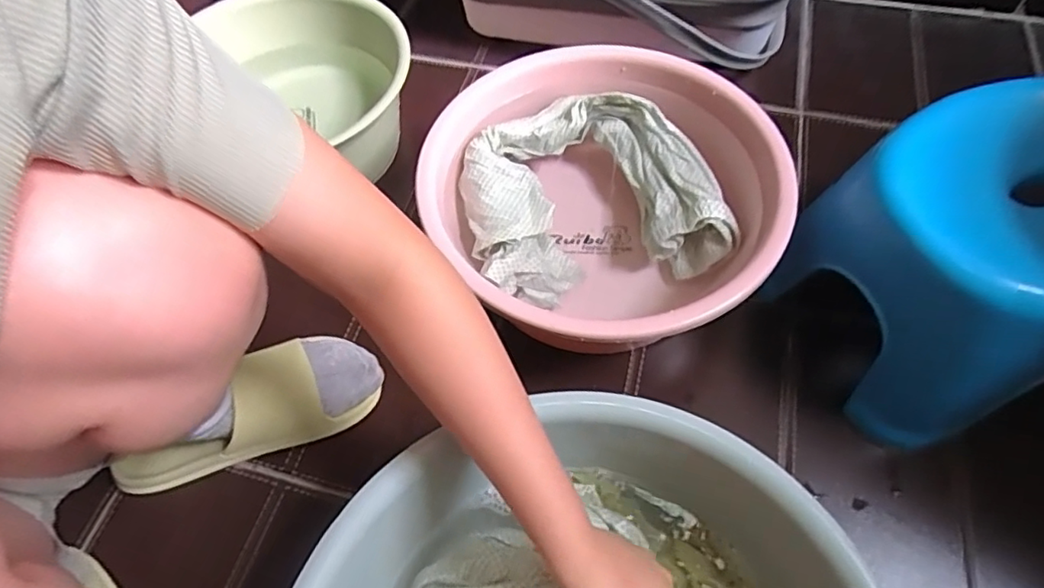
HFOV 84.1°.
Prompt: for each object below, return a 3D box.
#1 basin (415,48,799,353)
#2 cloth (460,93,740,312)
[{"bbox_3d":[0.082,-0.095,0.590,0.328,0.105,0.346,-35,63,-17],"label":"basin"},{"bbox_3d":[0.063,-0.105,0.590,0.243,0.058,0.222,-14,59,-5],"label":"cloth"}]

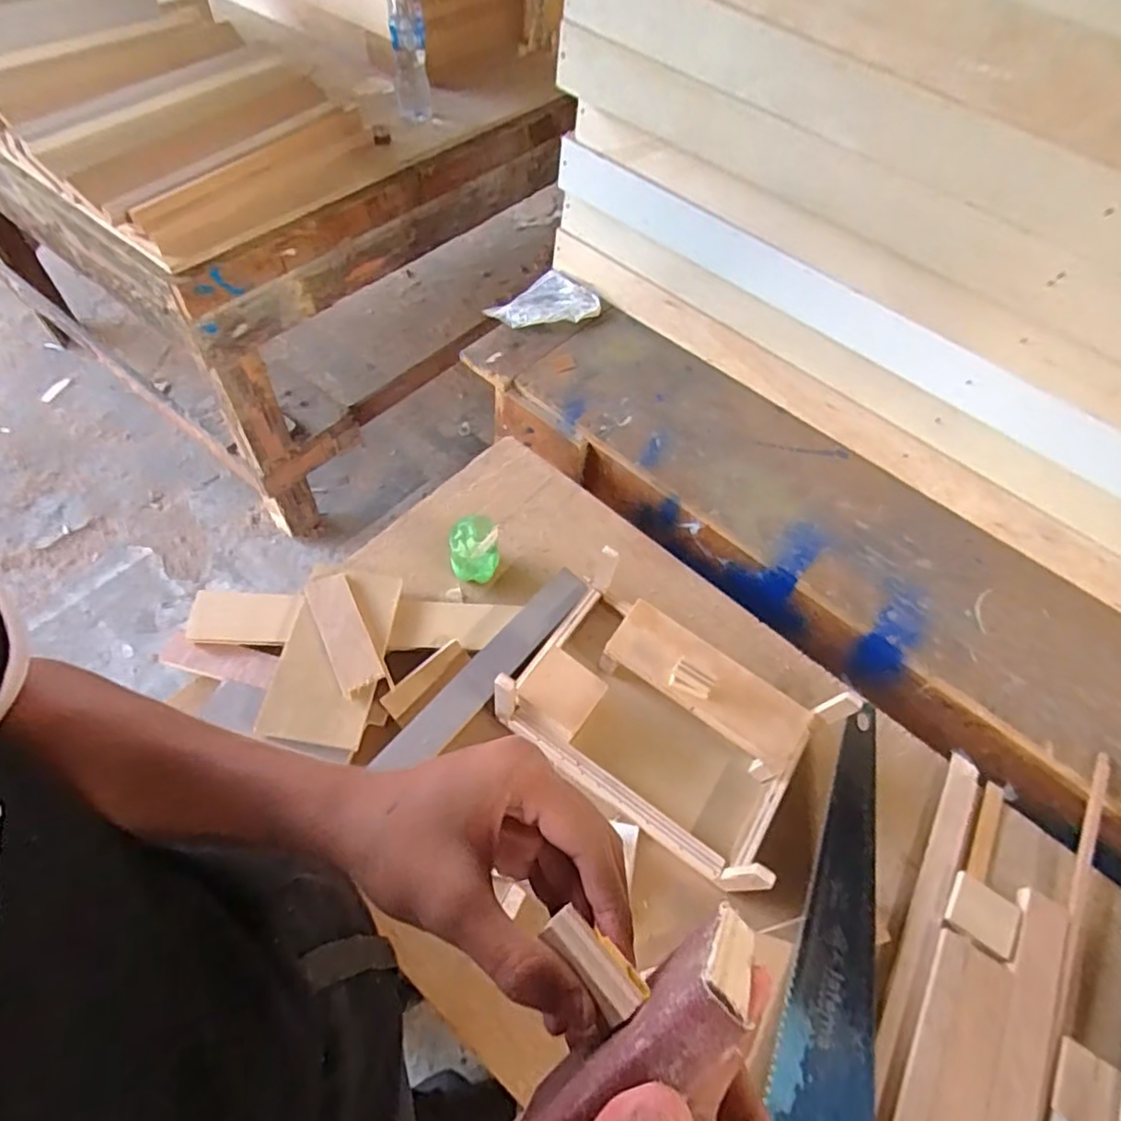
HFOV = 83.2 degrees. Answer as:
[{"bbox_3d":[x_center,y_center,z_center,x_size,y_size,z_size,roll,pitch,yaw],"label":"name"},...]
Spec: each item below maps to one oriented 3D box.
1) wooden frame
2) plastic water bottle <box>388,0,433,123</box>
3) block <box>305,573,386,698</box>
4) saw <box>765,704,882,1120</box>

================================

**The task:** From the line that contains "HFOV = 83.2" to the last line of the data, write out each line exactly and add nothing.

**Result of this exercise:**
HFOV = 83.2 degrees. Answer as:
[{"bbox_3d":[x_center,y_center,z_center,x_size,y_size,z_size,roll,pitch,yaw],"label":"name"},...]
Spec: each item below maps to one oriented 3D box.
1) wooden frame
2) plastic water bottle <box>388,0,433,123</box>
3) block <box>305,573,386,698</box>
4) saw <box>765,704,882,1120</box>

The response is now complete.